● MATERIAL SUPPLIED:
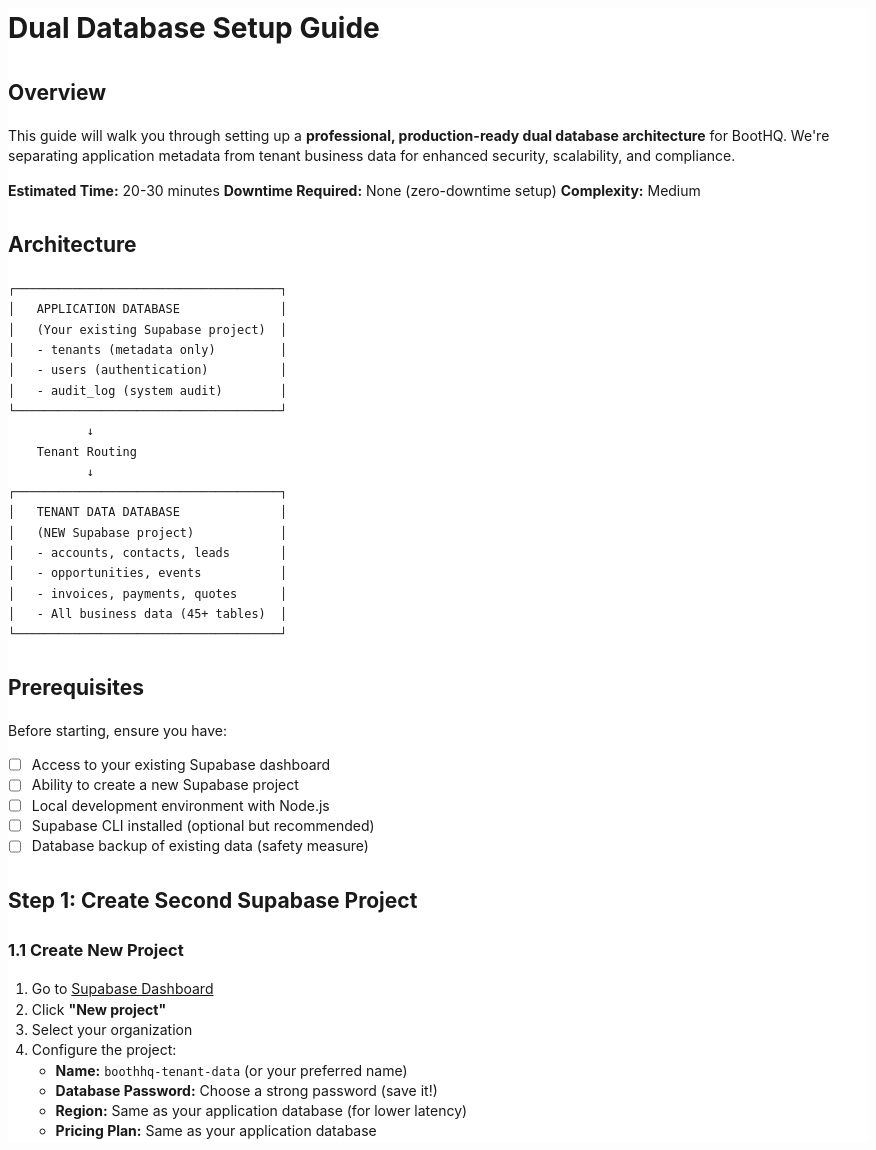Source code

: # Dual Database Setup Guide

## Overview

This guide will walk you through setting up a **professional, production-ready dual database architecture** for BootHQ. We're separating application metadata from tenant business data for enhanced security, scalability, and compliance.

**Estimated Time:** 20-30 minutes
**Downtime Required:** None (zero-downtime setup)
**Complexity:** Medium

## Architecture

```
┌─────────────────────────────────────┐
│   APPLICATION DATABASE              │
│   (Your existing Supabase project)  │
│   - tenants (metadata only)         │
│   - users (authentication)          │
│   - audit_log (system audit)        │
└─────────────────────────────────────┘
           ↓
    Tenant Routing
           ↓
┌─────────────────────────────────────┐
│   TENANT DATA DATABASE              │
│   (NEW Supabase project)            │
│   - accounts, contacts, leads       │
│   - opportunities, events           │
│   - invoices, payments, quotes      │
│   - All business data (45+ tables)  │
└─────────────────────────────────────┘
```

## Prerequisites

Before starting, ensure you have:

- [ ] Access to your existing Supabase dashboard
- [ ] Ability to create a new Supabase project
- [ ] Local development environment with Node.js
- [ ] Supabase CLI installed (optional but recommended)
- [ ] Database backup of existing data (safety measure)

## Step 1: Create Second Supabase Project

### 1.1 Create New Project

1. Go to [Supabase Dashboard](https://app.supabase.com/)
2. Click **"New project"**
3. Select your organization
4. Configure the project:
   - **Name:** `boothhq-tenant-data` (or your preferred name)
   - **Database Password:** Choose a strong password (save it!)
   - **Region:** Same as your application database (for lower latency)
   - **Pricing Plan:** Same as your application database
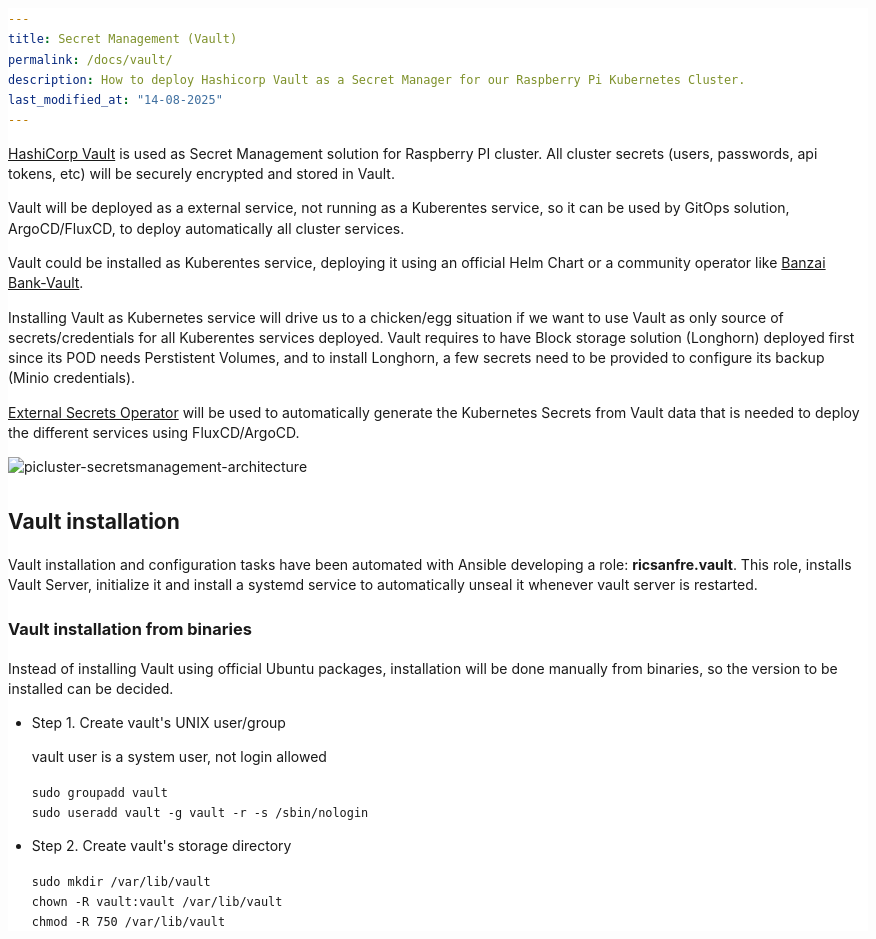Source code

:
 ```yaml
---
title: Secret Management (Vault)
permalink: /docs/vault/
description: How to deploy Hashicorp Vault as a Secret Manager for our Raspberry Pi Kubernetes Cluster.
last_modified_at: "14-08-2025"
---
```


[HashiCorp Vault](https://www.vaultproject.io/) is used as Secret Management solution for Raspberry PI cluster. All cluster secrets (users, passwords, api tokens, etc) will be securely encrypted and stored in Vault.

Vault will be deployed as a external service, not running as a Kuberentes service, so it can be used by GitOps solution, ArgoCD/FluxCD, to deploy automatically all cluster services.

Vault could be installed as Kuberentes service, deploying it using an official Helm Chart or a community operator like [Banzai Bank-Vault](https://banzaicloud.com/products/bank-vaults/).

Installing Vault as Kubernetes service will drive us to a chicken/egg situation if we want to use Vault as only source of secrets/credentials for all Kuberentes services deployed. Vault requires to have Block storage solution (Longhorn) deployed first since its POD needs Perstistent Volumes, and to install Longhorn, a few secrets need to be provided to configure its backup (Minio credentials).

[External Secrets Operator](https://external-secrets.io/) will be used to automatically generate the Kubernetes Secrets from Vault data that is needed to deploy the different services using FluxCD/ArgoCD.

![picluster-secretsmanagement-architecture](/assets/img/vault-externalsecrets.png)

## Vault installation

Vault installation and configuration tasks have been automated with Ansible developing a role: **ricsanfre.vault**. This role, installs Vault Server, initialize it and install a systemd service to automatically unseal it whenever vault server is restarted.

### Vault installation from binaries

Instead of installing Vault using official Ubuntu packages, installation will be done manually from binaries, so the version to be installed can be decided.

-   Step 1. Create vault's UNIX user/group

    vault user is a system user, not login allowed
    ```shell
    sudo groupadd vault
    sudo useradd vault -g vault -r -s /sbin/nologin
    ```
-   Step 2. Create vault's storage directory

    ```shell
    sudo mkdir /var/lib/vault
    chown -R vault:vault /var/lib/vault
    chmod -R 750 /var/lib/vault
    ```
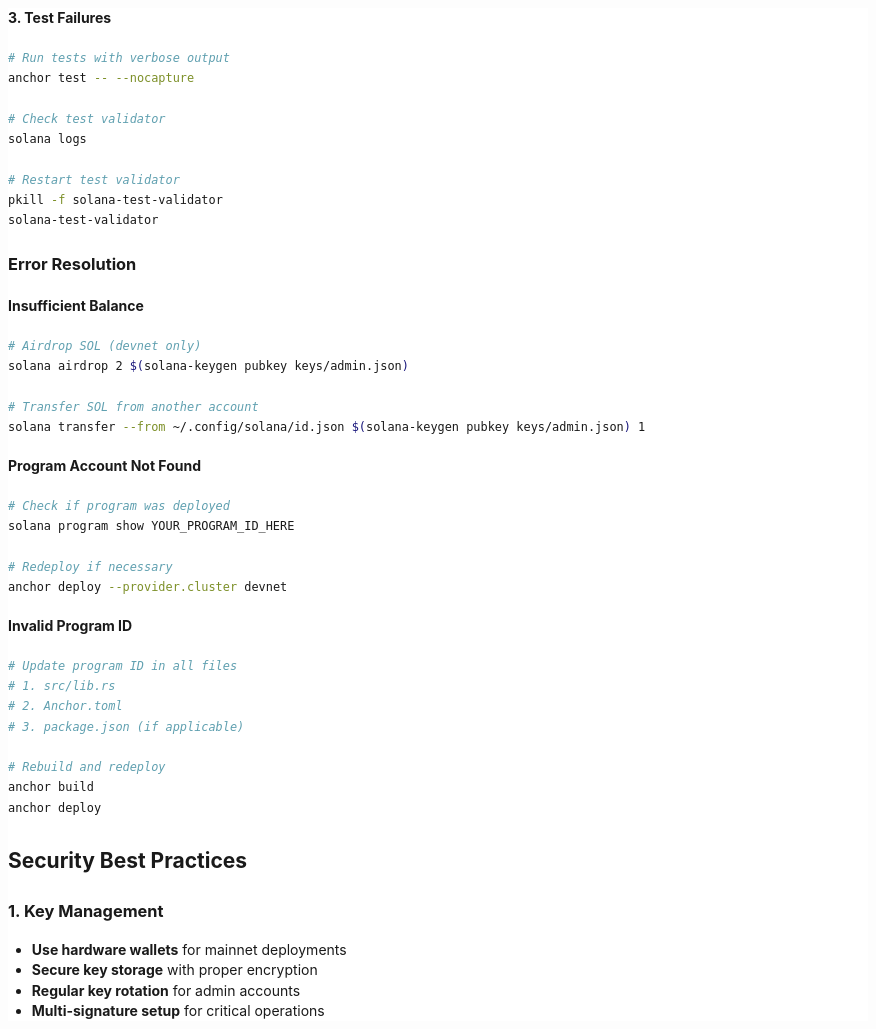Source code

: #### 3. Test Failures

```bash
# Run tests with verbose output
anchor test -- --nocapture

# Check test validator
solana logs

# Restart test validator
pkill -f solana-test-validator
solana-test-validator
```

### Error Resolution

#### Insufficient Balance

```bash
# Airdrop SOL (devnet only)
solana airdrop 2 $(solana-keygen pubkey keys/admin.json)

# Transfer SOL from another account
solana transfer --from ~/.config/solana/id.json $(solana-keygen pubkey keys/admin.json) 1
```

#### Program Account Not Found

```bash
# Check if program was deployed
solana program show YOUR_PROGRAM_ID_HERE

# Redeploy if necessary
anchor deploy --provider.cluster devnet
```

#### Invalid Program ID

```bash
# Update program ID in all files
# 1. src/lib.rs
# 2. Anchor.toml
# 3. package.json (if applicable)

# Rebuild and redeploy
anchor build
anchor deploy
```

## Security Best Practices

### 1. Key Management

- **Use hardware wallets** for mainnet deployments
- **Secure key storage** with proper encryption
- **Regular key rotation** for admin accounts
- **Multi-signature setup** for critical operations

● EXERCISE:
In your copy of the data above, leave out the pictures and repeat everything else exactly.

● EXPECTED OUTPUT:
Source code

: # Dual Database Setup Guide

## Overview

This guide will walk you through setting up a **professional, production-ready dual database architecture** for BootHQ. We're separating application metadata from tenant business data for enhanced security, scalability, and compliance.

**Estimated Time:** 20-30 minutes
**Downtime Required:** None (zero-downtime setup)
**Complexity:** Medium

## Architecture

```
┌─────────────────────────────────────┐
│   APPLICATION DATABASE              │
│   (Your existing Supabase project)  │
│   - tenants (metadata only)         │
│   - users (authentication)          │
│   - audit_log (system audit)        │
└─────────────────────────────────────┘
           ↓
    Tenant Routing
           ↓
┌─────────────────────────────────────┐
│   TENANT DATA DATABASE              │
│   (NEW Supabase project)            │
│   - accounts, contacts, leads       │
│   - opportunities, events           │
│   - invoices, payments, quotes      │
│   - All business data (45+ tables)  │
└─────────────────────────────────────┘
```

## Prerequisites

Before starting, ensure you have:

- [ ] Access to your existing Supabase dashboard
- [ ] Ability to create a new Supabase project
- [ ] Local development environment with Node.js
- [ ] Supabase CLI installed (optional but recommended)
- [ ] Database backup of existing data (safety measure)

## Step 1: Create Second Supabase Project

### 1.1 Create New Project

1. Go to [Supabase Dashboard](https://app.supabase.com/)
2. Click **"New project"**
3. Select your organization
4. Configure the project:
   - **Name:** `boothhq-tenant-data` (or your preferred name)
   - **Database Password:** Choose a strong password (save it!)
   - **Region:** Same as your application database (for lower latency)
   - **Pricing Plan:** Same as your application database
Source code

:
 ```yaml
---
title: Secret Management (Vault)
permalink: /docs/vault/
description: How to deploy Hashicorp Vault as a Secret Manager for our Raspberry Pi Kubernetes Cluster.
last_modified_at: "14-08-2025"
---
```


[HashiCorp Vault](https://www.vaultproject.io/) is used as Secret Management solution for Raspberry PI cluster. All cluster secrets (users, passwords, api tokens, etc) will be securely encrypted and stored in Vault.

Vault will be deployed as a external service, not running as a Kuberentes service, so it can be used by GitOps solution, ArgoCD/FluxCD, to deploy automatically all cluster services.

Vault could be installed as Kuberentes service, deploying it using an official Helm Chart or a community operator like [Banzai Bank-Vault](https://banzaicloud.com/products/bank-vaults/).

Installing Vault as Kubernetes service will drive us to a chicken/egg situation if we want to use Vault as only source of secrets/credentials for all Kuberentes services deployed. Vault requires to have Block storage solution (Longhorn) deployed first since its POD needs Perstistent Volumes, and to install Longhorn, a few secrets need to be provided to configure its backup (Minio credentials).

[External Secrets Operator](https://external-secrets.io/) will be used to automatically generate the Kubernetes Secrets from Vault data that is needed to deploy the different services using FluxCD/ArgoCD.

![picluster-secretsmanagement-architecture](/assets/img/vault-externalsecrets.png)

## Vault installation

Vault installation and configuration tasks have been automated with Ansible developing a role: **ricsanfre.vault**. This role, installs Vault Server, initialize it and install a systemd service to automatically unseal it whenever vault server is restarted.

### Vault installation from binaries

Instead of installing Vault using official Ubuntu packages, installation will be done manually from binaries, so the version to be installed can be decided.

-   Step 1. Create vault's UNIX user/group

    vault user is a system user, not login allowed
    ```shell
    sudo groupadd vault
    sudo useradd vault -g vault -r -s /sbin/nologin
    ```
-   Step 2. Create vault's storage directory

    ```shell
    sudo mkdir /var/lib/vault
    chown -R vault:vault /var/lib/vault
    chmod -R 750 /var/lib/vault
    ```
Source code

: #### 3. Test Failures

```bash
# Run tests with verbose output
anchor test -- --nocapture

# Check test validator
solana logs

# Restart test validator
pkill -f solana-test-validator
solana-test-validator
```

### Error Resolution

#### Insufficient Balance

```bash
# Airdrop SOL (devnet only)
solana airdrop 2 $(solana-keygen pubkey keys/admin.json)

# Transfer SOL from another account
solana transfer --from ~/.config/solana/id.json $(solana-keygen pubkey keys/admin.json) 1
```

#### Program Account Not Found

```bash
# Check if program was deployed
solana program show YOUR_PROGRAM_ID_HERE

# Redeploy if necessary
anchor deploy --provider.cluster devnet
```

#### Invalid Program ID

```bash
# Update program ID in all files
# 1. src/lib.rs
# 2. Anchor.toml
# 3. package.json (if applicable)

# Rebuild and redeploy
anchor build
anchor deploy
```

## Security Best Practices

### 1. Key Management

- **Use hardware wallets** for mainnet deployments
- **Secure key storage** with proper encryption
- **Regular key rotation** for admin accounts
- **Multi-signature setup** for critical operations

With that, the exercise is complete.